Si l’on veut vraiment aider les Tunisiens, il y a autre chose à faire. Autre chose que d’aller comme Alain Juppé à Tunis pour "offrir" 350 millions d’euros de prêts. Un cadeau empoisonné. Car ce n’est pas de nouvelles dettes dont a besoin la Tunisie. Mais d’une aide effective. Nous pouvons le faire, sous forme de dons et d’annulation de la dette. En effet, les montants de dette que la Tunisie doit rembourser en 2011, 577 millions d’euros, dépassent largement les nouveaux prêts promis par la France. Aujourd’hui, pour la Tunisie rembourser ce demi-milliard d’euros c’est se priver de dépenses vitales pour nourrir, soigner, héberger et organiser les premières élections libres du pays. Les premiers créanciers de la Tunisie sont la Banque Européenne d’Investissement qui dépend de notre chère « Europe qui protège » et la France. Annuler tout ça ne coute… rien. En effet, compte tenu des intérêts versés sur cette dette, de 1970 à 2009, la Tunisie a déjà remboursé à ses créanciers 2,47 milliards d’euros de plus que le capital prêté !

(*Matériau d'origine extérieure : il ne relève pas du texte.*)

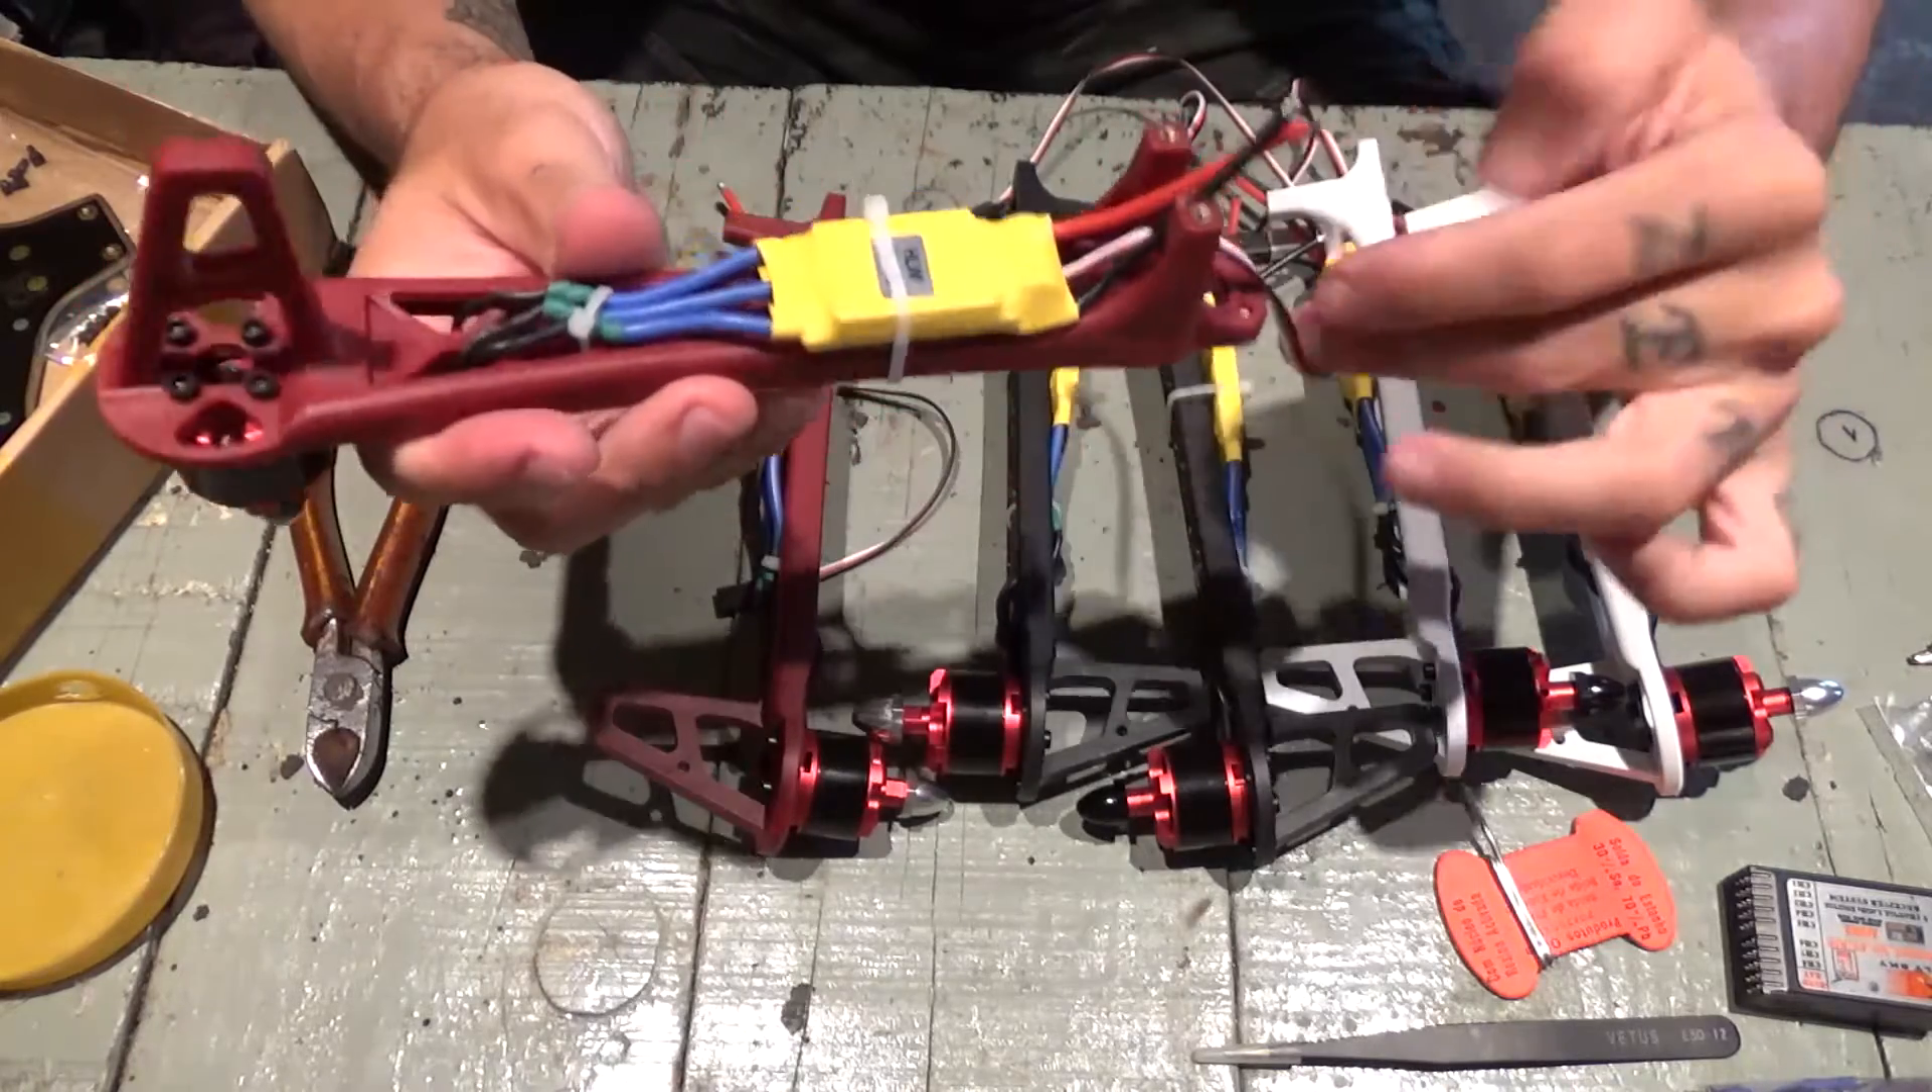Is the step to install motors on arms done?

Donc plutôt que de grossir encore le poids de la dette tunisienne, 20 milliards d’euros, 37 % du PIB, la France et l’UE feraient mieux d’aider la Tunisie à échelonner les remboursements de sa dette existante pour lui donner des marges de manœuvre. Et d’établir un audit de la dette odieuse souscrite sous Ben Ali, pour l’annuler.